Comment by Professor David R. McQueen, MS,E on November 1, 2014 at 7:01am

Dr. F....I am sorry I did not join CC while you were the expert, interesting conversation. I had a conference call with Ken Ham and Andrew Snelling a month ago. They mentioned you and your expanded ministry to AIG. While I was full time at ICR (83-87) I hiked the Grand Canyon with Ken...1987...I worked for Dr. Vardiman and Andrew on the RATE project for a year around 2000. As a University of Tennessee Geology Major (class of 1974) I worked part time as Bob Gentry's lab assistant at ORNL. He taught me about Radioactive Halos. AS I LOOK BACK ON SOME OF THE DISCUSSION threads in early October, I see a discussion about Moon and Spencer (1953). Bob Gentry has commented over the years about this too. Have you seen any of Gentry's recent (2000 to 2010???) papers about a math error in Einstein's paper of Gentry's view about the Center of the Universe (on a vector from earth through Orion's belt )??? Thanks for all you do My brother, David...PS we have a son that lives near Clemson University.

Comment by Professor David R. McQueen, MS,E on November 1, 2014 at 7:08am

that last post should be edited as...Einstein's paper OR Gentry's.....

Comment by Danny Faulkner on November 1, 2014 at 1:29pm

I think that the Moon and Spencer proposal is pretty much a dead letter. It was published more than 60 years ago and has had no follow-up since. Creationists used to talk about it 30-40 years ago, but I've not heard anyone seriously suggest this for a long time. I think that that more recent discoveries have rendered it dead. I've thought about writing that up and publishing it, but why worry about something that no one seems interested in anymore?

As for Robert Gentry's work, I've looked at it a little. Maybe 3-4 years ago I watched a DVD of his where he talked about the center of things being in the direction of Orion. More specifically, it's the Orion Nebula, not the belt of Orion. I hadn't heard that before, so I did some investigating. Again, I've thought of publishing something on that, but it doesn't seem to be much of an issue. This belief about Orion is an SDA thing. I believe that Gentry is an SDA, so I think that much of this stems from that. Gentry has some fundamental misunderstanding of cosmology and the big bang model.
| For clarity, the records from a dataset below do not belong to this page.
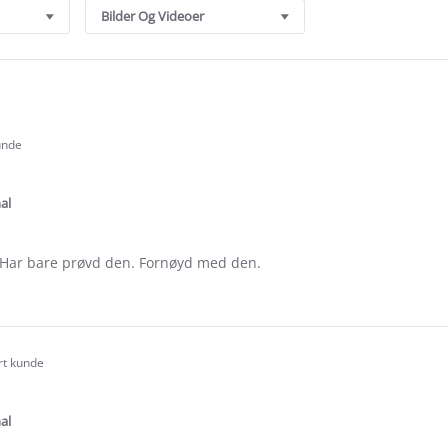
Bilder Og Videoer
unde
.0
tar
ating
al
 Har bare prøvd den. Fornøyd med den.
e
ew
rt kunde
.0
tar
ating
al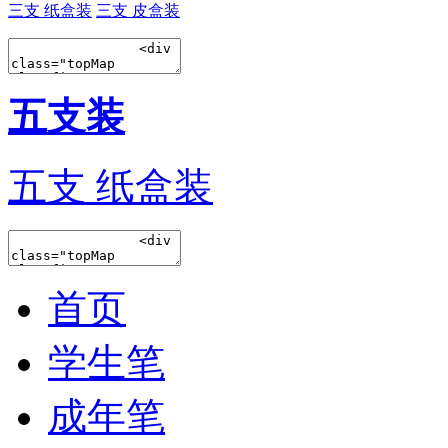
三支 纸盒装
三支 皮盒装
五支装
五支 纸盒装
首页
学生笔
成年笔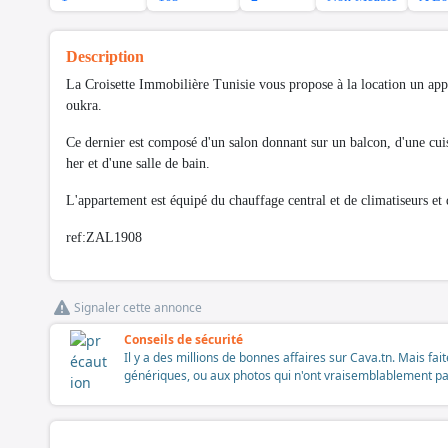
Description
La Croisette Immobilière Tunisie vous propose à la location un ap
oukra.
Ce dernier est composé d'un salon donnant sur un balcon, d'une cui
her et d'une salle de bain.
L'appartement est équipé du chauffage central et de climatiseurs et 
ref:ZAL1908
Signaler cette annonce
Conseils de sécurité
Il y a des millions de bonnes affaires sur Cava.tn. Mais fai
génériques, ou aux photos qui n'ont vraisemblablement pas é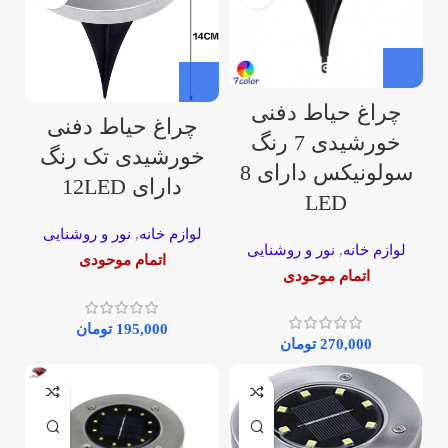
چراغ حیاط دفنی
چراغ حیاط دفنی
خورشیدی 7 رنگ
خورشیدی تک رنگ
سولونیکس دارای 8
دارای 12LED
LED
لوازم خانه
,
نور و روشنایی
لوازم خانه
,
نور و روشنایی
اتمام موحودی
اتمام موحودی
195,000
تومان
270,000
تومان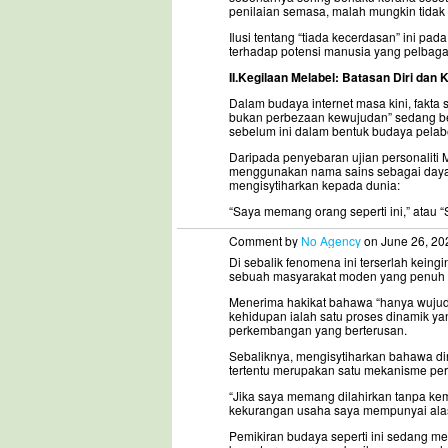
penilaian semasa, malah mungkin tida
Ilusi tentang “tiada kecerdasan” ini 
terhadap potensi manusia yang pelbagai 
II.Kegilaan Melabel: Batasan Diri d
Dalam budaya internet masa kini, fakta 
bukan perbezaan kewujudan” sedang b
sebelum ini dalam bentuk budaya pelab
Daripada penyebaran ujian personaliti 
menggunakan nama sains sebagai daya 
mengisytiharkan kepada dunia:
“Saya memang orang seperti ini,” atau 
Comment by
No Agency
on June 26, 20
Di sebalik fenomena ini terserlah keingi
sebuah masyarakat moden yang penuh d
Menerima hakikat bahawa “hanya wuju
kehidupan ialah satu proses dinamik 
perkembangan yang berterusan.
Sebaliknya, mengisytiharkan bahawa dir
tertentu merupakan satu mekanisme pert
“Jika saya memang dilahirkan tanpa ke
kekurangan usaha saya mempunyai alas
Pemikiran budaya seperti ini sedang m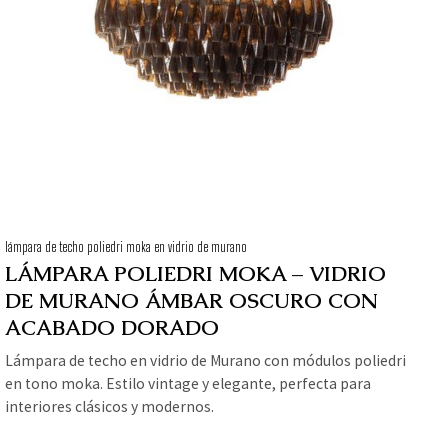
lámpara de techo poliedri moka en vidrio de murano
LÁMPARA POLIEDRI MOKA – VIDRIO
DE MURANO ÁMBAR OSCURO CON
ACABADO DORADO
Lámpara de techo en vidrio de Murano con módulos poliedri
en tono moka. Estilo vintage y elegante, perfecta para
interiores clásicos y modernos.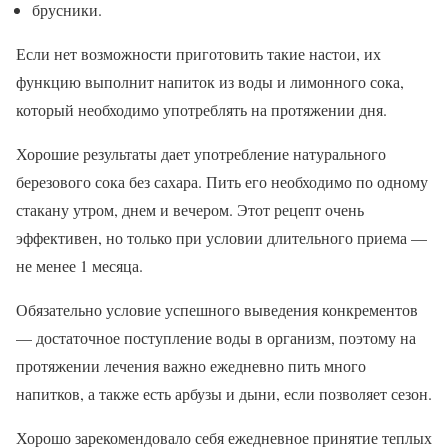
брусники.
Если нет возможности приготовить такие настои, их
функцию выполнит напиток из воды и лимонного сока,
который необходимо употреблять на протяжении дня.
Хорошие результаты дает употребление натурального
березового сока без сахара. Пить его необходимо по одному
стакану утром, днем и вечером. Этот рецепт очень
эффективен, но только при условии длительного приема —
не менее 1 месяца.
Обязательно условие успешного выведения конкрементов
— достаточное поступление воды в организм, поэтому на
протяжении лечения важно ежедневно пить много
напитков, а также есть арбузы и дыни, если позволяет сезон.
Хорошо зарекомендовало себя ежедневное принятие теплых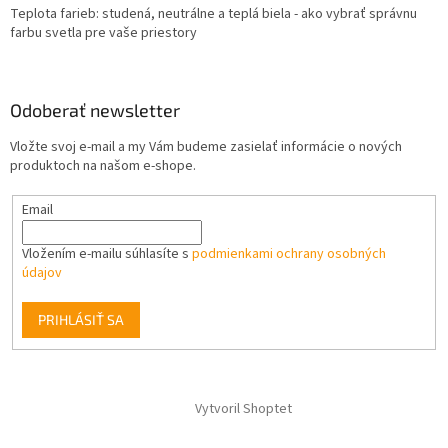
Teplota farieb: studená, neutrálne a teplá biela - ako vybrať správnu
farbu svetla pre vaše priestory
Odoberať newsletter
Vložte svoj e-mail a my Vám budeme zasielať informácie o nových
produktoch na našom e-shope.
Email
Vložením e-mailu súhlasíte s
podmienkami ochrany osobných
údajov
PRIHLÁSIŤ SA
Vytvoril Shoptet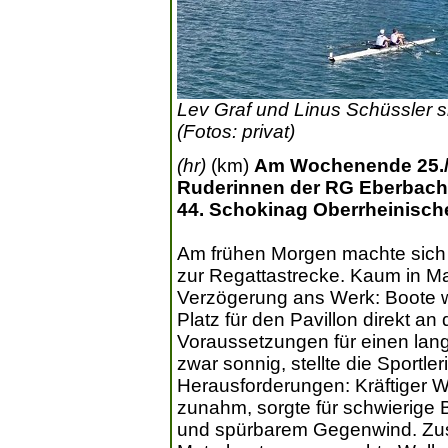
Lev Graf und Linus Schüssler s
(Fotos: privat)
(hr)
(km)
Am Wochenende 25./2
Ruderinnen der RG Eberbach
44. Schokinag Oberrheinischen
Am frühen Morgen machte sich
zur Regattastrecke. Kaum in 
Verzögerung ans Werk: Boote w
Platz für den Pavillon direkt an
Voraussetzungen für einen lang
zwar sonnig, stellte die Sportl
Herausforderungen: Kräftiger W
zunahm, sorgte für schwierige
und spürbarem Gegenwind. Zusä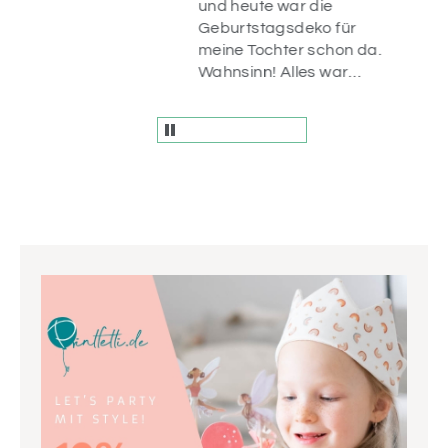
op.
und heute war die
uf
Geburtstagsdeko für
n
meine Tochter schon da.
r
Wahnsinn! Alles war
liebevoll verpackt und
die Artikel sind einfach
wunderschön! Vielen
Dank.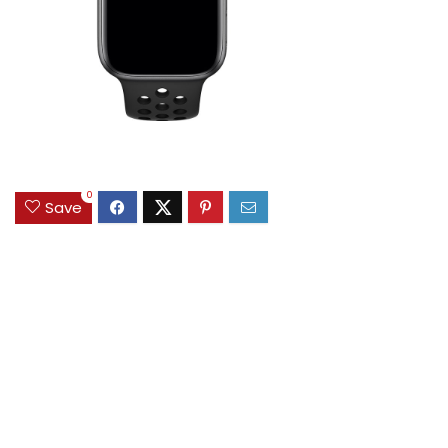
0
Save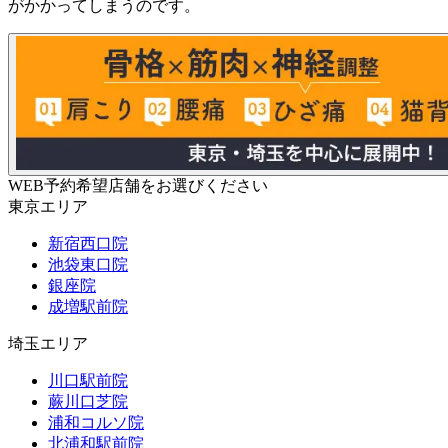
がかかってしまうのです。
WEB予約希望店舗をお選びください
東京エリア
新宿西口院
池袋東口院
銀座院
成増駅前院
埼玉エリア
川口駅前院
蕨川口芝院
浦和コルソ院
北浦和駅前院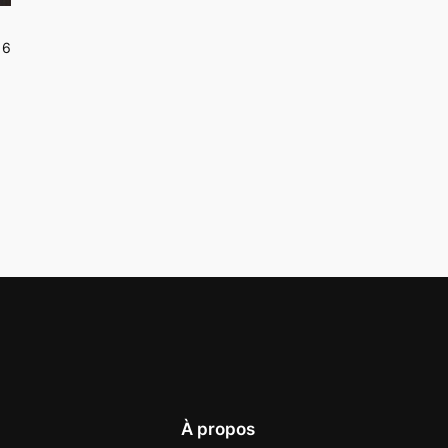
16
À propos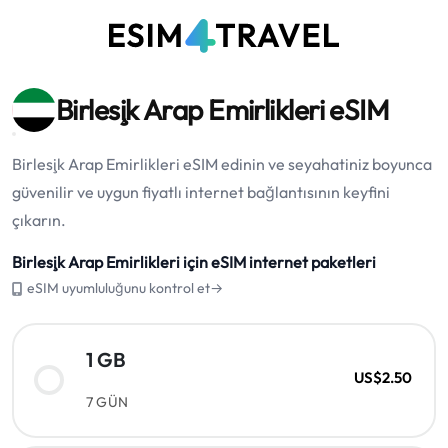
Birleşik Arap Emirlikleri eSIM
Birleşik Arap Emirlikleri eSIM edinin ve seyahatiniz boyunca
güvenilir ve uygun fiyatlı internet bağlantısının keyfini
çıkarın.
Birleşik Arap Emirlikleri için eSIM internet paketleri
eSIM uyumluluğunu kontrol et→
1 GB
US$2.50
7 GÜN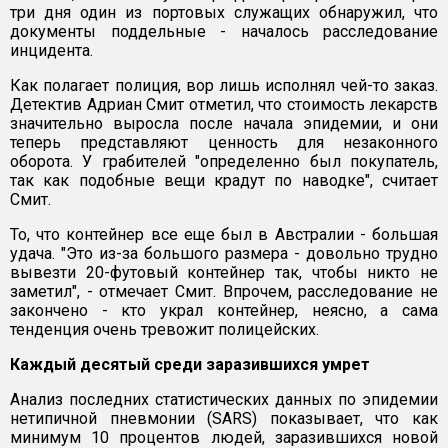
три дня один из портовых служащих обнаружил, что
документы поддельные - началось расследование
инцидента.
Как полагает полиция, вор лишь исполнял чей-то заказ.
Детектив Адриан Смит отметил, что стоимость лекарств
значительно выросла после начала эпидемии, и они
теперь представляют ценность для незаконного
оборота. У грабителей "определенно был покупатель,
так как подобные вещи крадут по наводке", считает
Смит.
То, что контейнер все еще был в Австралии - большая
удача. "Это из-за большого размера - довольно трудно
вывезти 20-футовый контейнер так, чтобы никто не
заметил", - отмечает Смит. Впрочем, расследование не
закончено - кто украл контейнер, неясно, а сама
тенденция очень тревожит полицейских.
Каждый десятый среди заразившихся умрет
Анализ последних статистических данных по эпидемии
нетипичной пневмонии (SARS) показывает, что как
минимум 10 процентов людей, заразившихся новой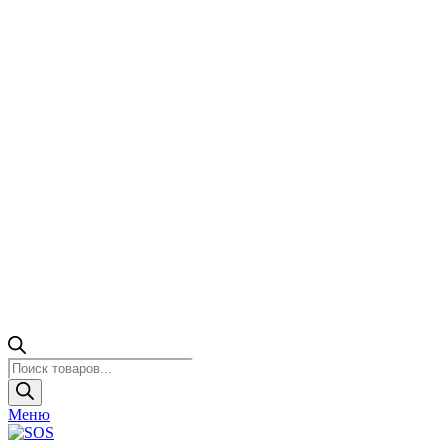
Поиск
товаров
Меню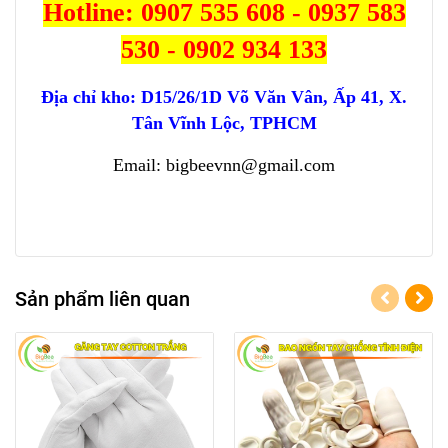
Hotline: 0907 535 608 - 0937 583
530 - 0902 934 133
Địa chỉ kho:
D15/26/1D Võ Văn Vân, Ấp 41, X.
Tân Vĩnh Lộc, TPHCM
Email: bigbeevnn@gmail.com
Sản phẩm liên quan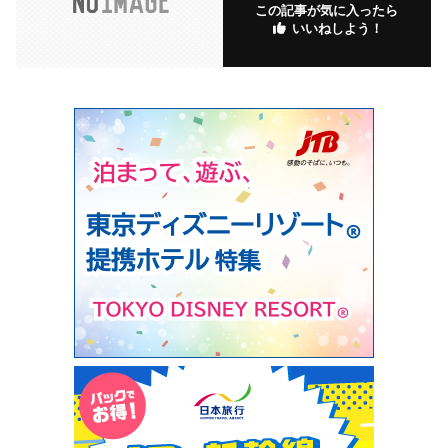
この記事が気に入ったら
いいねしよう！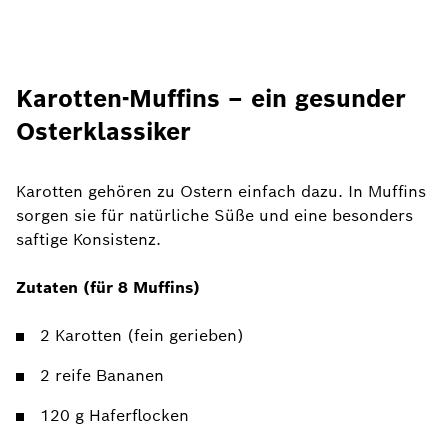
Karotten-Muffins – ein gesunder
Osterklassiker
Karotten gehören zu Ostern einfach dazu. In Muffins
sorgen sie für natürliche Süße und eine besonders
saftige Konsistenz.
Zutaten (für 8 Muffins)
2 Karotten (fein gerieben)
2 reife Bananen
120 g Haferflocken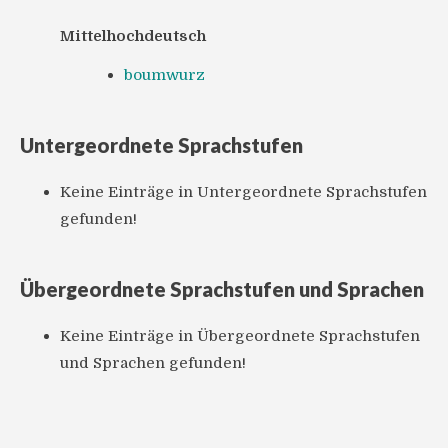
Mittelhochdeutsch
boumwurz
Untergeordnete Sprachstufen
Keine Einträge in Untergeordnete Sprachstufen
gefunden!
Übergeordnete Sprachstufen und Sprachen
Keine Einträge in Übergeordnete Sprachstufen
und Sprachen gefunden!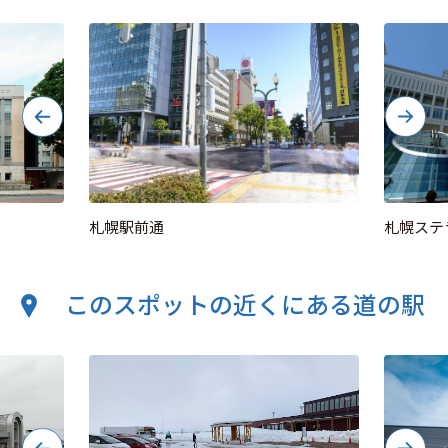
札幌駅前通
札幌ステ
このスポットの近くにある道の駅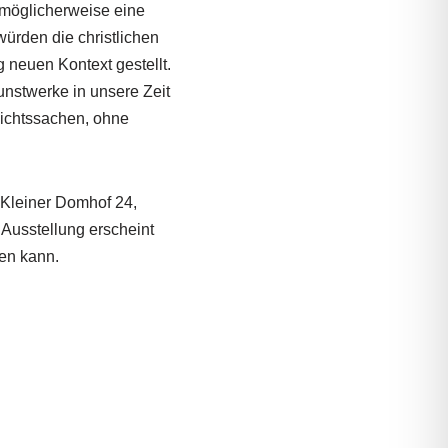
 möglicherweise eine
ürden die christlichen
 neuen Kontext gestellt.
Kunstwerke in unsere Zeit
sichtssachen, ohne
 Kleiner Domhof 24,
 Ausstellung erscheint
en kann.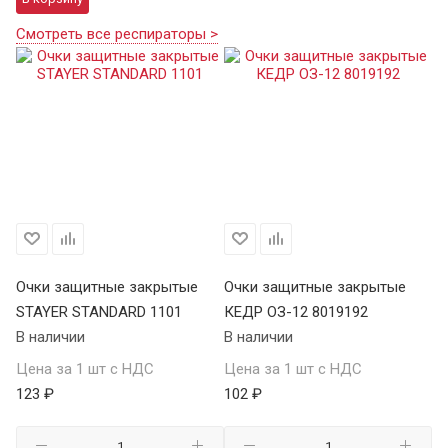
Смотреть все респираторы >
Очки защитные закрытые
Очки защитные закрытые
О
STAYER STANDARD 1101
КЕДР ОЗ-12 8019192
ST
В наличии
В наличии
В 
Цена за 1 шт с НДС
Цена за 1 шт с НДС
Це
123 ₽
102 ₽
12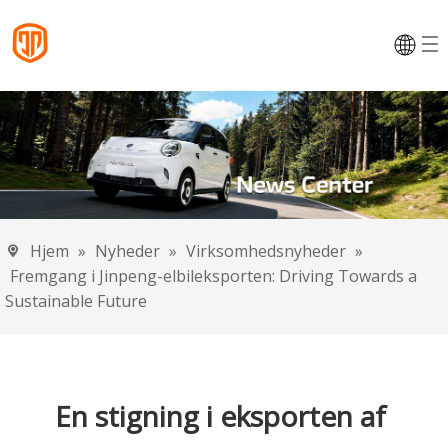
Hjem
»
Nyheder
»
Virksomhedsnyheder
»
Fremgang i Jinpeng-elbileksporten: Driving Towards a
Sustainable Future
En stigning i eksporten af ​​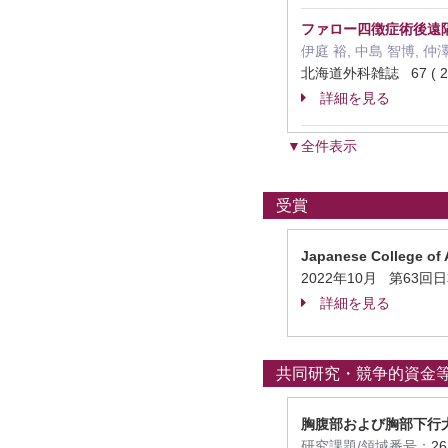
ファロー四徴症術後遠
伊庭 裕, 中島 智博, 仲澤
北海道外科雑誌 67 ( 2 )
詳細を見る
▼全件表示
受賞
Japanese College o
2022年10月 第63
詳細を見る
共同研究・競争的資金
胸腹部および胸部下行
研究課題/領域番号：
2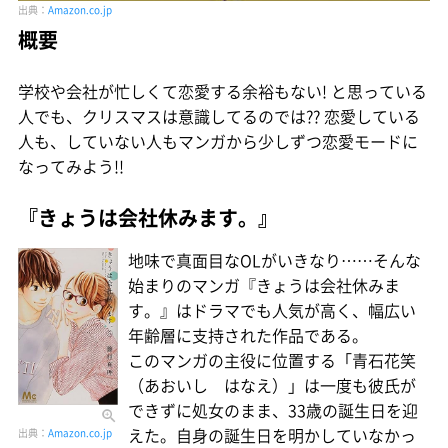
出典：
Amazon.co.jp
概要
学校や会社が忙しくて恋愛する余裕もない! と思っている
人でも、クリスマスは意識してるのでは?? 恋愛している
人も、していない人もマンガから少しずつ恋愛モードに
なってみよう!!
『きょうは会社休みます。』
地味で真面目なOLがいきなり……そんな
始まりのマンガ『きょうは会社休みま
す。』はドラマでも人気が高く、幅広い
年齢層に支持された作品である。
このマンガの主役に位置する「青石花笑
（あおいし はなえ）」は一度も彼氏が
できずに処女のまま、33歳の誕生日を迎
えた。自身の誕生日を明かしていなかっ
出典：
Amazon.co.jp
Comment by Professor David R. McQueen, MS,E on November 2, 2014 at 9:20am

Dr. F, You are right about the SDA/Ellen White connection. Up until 5 years ago I called Prof. Gentry each year...I owe him a call. Thanks for that Orion Nebula comment...I mis-remembered what he told me years ago. Of MORE INTEREST, is Gentry's work on General and Special Relativity. I will look up his ???Physical Review??? article and send you the exact reference about Einstein's math error...maybe I have the wrong journal. I worked for him...parttime...until I went to Michigan for my MS work in 1975. Sometime around 1980, I think he was a part-time Calculus teacher at U. of TN in Knoxville. Math was my minor, but I would have never had the confidence to double check the math on Einstein's peer reviewed articles. More on that later...Your Moon and Spencer comments are well taken...back when he was with ICR, I had a chance to talk to Harold Slusher about M&&S...must have been in the late 70s thru the 1980s.